Bub is a wonderful baby. He turned one on the 26th and celebrated as much as he could given he was on day three of a high fever. It turned out to be Roseola. Poor guy was a mess for about a week. Would barely eat, was VERY fussy, and just generally unhappy. He's much better now, and is back to his old happy self. He's walking for little stretches here and there - about twenty steps at a time. He's following in his brother's footsteps who were walkers by thirteen months. He weighs 26 pounds and is very, very tall. We adore him....he's the sweetest baby. He has beautiful soulful (green!) eyes and undeniably red hair. He's such a hugger. He puts his arms around our necks and hugs us tight. I love it - I don't remember the other boys doing that as babies.

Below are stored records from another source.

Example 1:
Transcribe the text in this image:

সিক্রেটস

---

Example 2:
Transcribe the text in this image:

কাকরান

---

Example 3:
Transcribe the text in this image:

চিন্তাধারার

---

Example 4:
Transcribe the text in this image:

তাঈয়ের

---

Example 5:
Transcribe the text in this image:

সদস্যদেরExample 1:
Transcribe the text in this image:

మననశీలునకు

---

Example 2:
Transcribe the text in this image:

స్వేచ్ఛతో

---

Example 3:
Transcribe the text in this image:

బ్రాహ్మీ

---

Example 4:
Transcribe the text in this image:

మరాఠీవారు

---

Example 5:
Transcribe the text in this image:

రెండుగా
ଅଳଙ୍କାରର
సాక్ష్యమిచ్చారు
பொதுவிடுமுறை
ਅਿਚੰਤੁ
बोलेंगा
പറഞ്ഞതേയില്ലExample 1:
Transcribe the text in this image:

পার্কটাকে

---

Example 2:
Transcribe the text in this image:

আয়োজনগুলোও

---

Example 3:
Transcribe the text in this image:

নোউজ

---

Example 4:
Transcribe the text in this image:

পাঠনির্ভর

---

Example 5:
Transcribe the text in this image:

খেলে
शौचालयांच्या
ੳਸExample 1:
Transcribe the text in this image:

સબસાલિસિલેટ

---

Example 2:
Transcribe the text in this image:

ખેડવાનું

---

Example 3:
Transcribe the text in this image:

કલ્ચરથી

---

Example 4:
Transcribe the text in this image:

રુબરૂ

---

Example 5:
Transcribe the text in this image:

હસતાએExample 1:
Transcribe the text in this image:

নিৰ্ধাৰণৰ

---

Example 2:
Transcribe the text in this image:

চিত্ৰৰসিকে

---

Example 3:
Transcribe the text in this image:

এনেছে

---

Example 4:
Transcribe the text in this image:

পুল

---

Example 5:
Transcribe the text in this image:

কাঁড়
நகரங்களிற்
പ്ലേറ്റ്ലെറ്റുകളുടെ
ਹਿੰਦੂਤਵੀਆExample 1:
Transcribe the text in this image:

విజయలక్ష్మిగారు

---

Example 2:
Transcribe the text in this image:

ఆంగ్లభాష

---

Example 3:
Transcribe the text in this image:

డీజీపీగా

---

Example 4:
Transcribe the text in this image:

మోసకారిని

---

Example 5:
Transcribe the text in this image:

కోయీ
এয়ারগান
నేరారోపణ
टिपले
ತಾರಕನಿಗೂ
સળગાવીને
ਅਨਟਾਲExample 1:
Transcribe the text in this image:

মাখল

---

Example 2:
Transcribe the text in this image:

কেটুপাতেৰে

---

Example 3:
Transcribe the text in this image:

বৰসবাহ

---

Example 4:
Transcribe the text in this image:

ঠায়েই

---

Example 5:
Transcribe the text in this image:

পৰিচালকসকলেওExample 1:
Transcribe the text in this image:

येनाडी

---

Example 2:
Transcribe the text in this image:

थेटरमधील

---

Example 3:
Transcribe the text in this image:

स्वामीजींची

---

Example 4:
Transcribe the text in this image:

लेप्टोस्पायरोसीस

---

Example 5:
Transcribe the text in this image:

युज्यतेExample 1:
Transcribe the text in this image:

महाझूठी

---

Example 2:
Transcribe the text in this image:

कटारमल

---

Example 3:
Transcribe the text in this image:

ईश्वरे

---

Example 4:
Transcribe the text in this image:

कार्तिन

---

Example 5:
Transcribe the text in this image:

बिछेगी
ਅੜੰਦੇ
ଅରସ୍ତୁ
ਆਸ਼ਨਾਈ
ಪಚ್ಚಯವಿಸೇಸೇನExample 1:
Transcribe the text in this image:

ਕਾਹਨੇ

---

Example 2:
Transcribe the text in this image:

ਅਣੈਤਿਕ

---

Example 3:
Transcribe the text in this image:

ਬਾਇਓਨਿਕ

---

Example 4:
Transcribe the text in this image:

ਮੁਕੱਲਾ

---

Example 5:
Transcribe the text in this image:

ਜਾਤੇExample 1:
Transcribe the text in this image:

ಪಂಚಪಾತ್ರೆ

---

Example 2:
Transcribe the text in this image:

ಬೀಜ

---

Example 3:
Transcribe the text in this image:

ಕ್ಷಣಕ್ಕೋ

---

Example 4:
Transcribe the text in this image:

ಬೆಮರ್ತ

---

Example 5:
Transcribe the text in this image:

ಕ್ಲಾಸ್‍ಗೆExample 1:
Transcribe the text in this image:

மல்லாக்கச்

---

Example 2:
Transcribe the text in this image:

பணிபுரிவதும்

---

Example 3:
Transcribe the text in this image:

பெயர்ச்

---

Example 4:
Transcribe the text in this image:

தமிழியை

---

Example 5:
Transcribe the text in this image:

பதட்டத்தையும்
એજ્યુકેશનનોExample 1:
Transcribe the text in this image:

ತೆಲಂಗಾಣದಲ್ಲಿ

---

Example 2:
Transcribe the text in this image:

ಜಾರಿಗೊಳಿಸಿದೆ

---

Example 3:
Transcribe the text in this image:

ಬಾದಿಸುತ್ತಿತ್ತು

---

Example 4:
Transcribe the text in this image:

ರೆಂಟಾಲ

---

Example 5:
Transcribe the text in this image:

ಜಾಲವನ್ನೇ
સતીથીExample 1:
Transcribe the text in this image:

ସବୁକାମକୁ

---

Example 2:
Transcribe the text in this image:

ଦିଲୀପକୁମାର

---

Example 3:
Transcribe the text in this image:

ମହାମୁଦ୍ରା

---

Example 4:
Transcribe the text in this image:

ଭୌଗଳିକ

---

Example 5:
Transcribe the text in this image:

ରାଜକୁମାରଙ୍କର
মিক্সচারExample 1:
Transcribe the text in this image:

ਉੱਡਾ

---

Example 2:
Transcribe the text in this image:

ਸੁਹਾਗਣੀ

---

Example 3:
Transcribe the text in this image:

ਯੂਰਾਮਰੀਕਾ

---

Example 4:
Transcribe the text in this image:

I probably shouldn't announce this yet, since the process hasn't even started yet - but I'm feeling "bare all " right now, so I'll do it anyway. I'm going to pursue gastric bypass surgery. I've freakin' had it. I've been battling my weight since I was 8 years old. It isn't ever going to be "fixed" in any other way. When I really bust my ass, I can lose 30 pounds. And then I slowly gain it back. 30 pounds is a drop in the bucket for me. I need to lose about 100. I'm done. I've had it. I'm not scared of the surgery - I'm scared of NOT having the surgery. Genetics is something that I can't battle anymore. I will always be overweight without this surgery. I'm too pretty to be this fat. Lol. My first appointment is couple of weeks. I'm excited. My insurance generally covers it, but I have to go through a battery of tests first. We would never be able to pay for the surgery out of pocket, so I'm praying that they'll cover it. The surgeon is confident that they will. I'm SOOO ready. I know that this is a controversial thing, but honestly - I'm totally not into hearing anything negative about the surgery. Especially from thin people who don't know how terrible it is to be overweight! I've done my homework. I've found an excellent, highly recommended surgeon. The danger for me is in NOT having the surgery. So if you don't have anything nice to say - please don't say anything at all! I didn't mean for that to sound bitchy....so I'm sorry if it did.

I think I'm going to post a bunch of kid pictures later.

I guess the blog drought is over for now!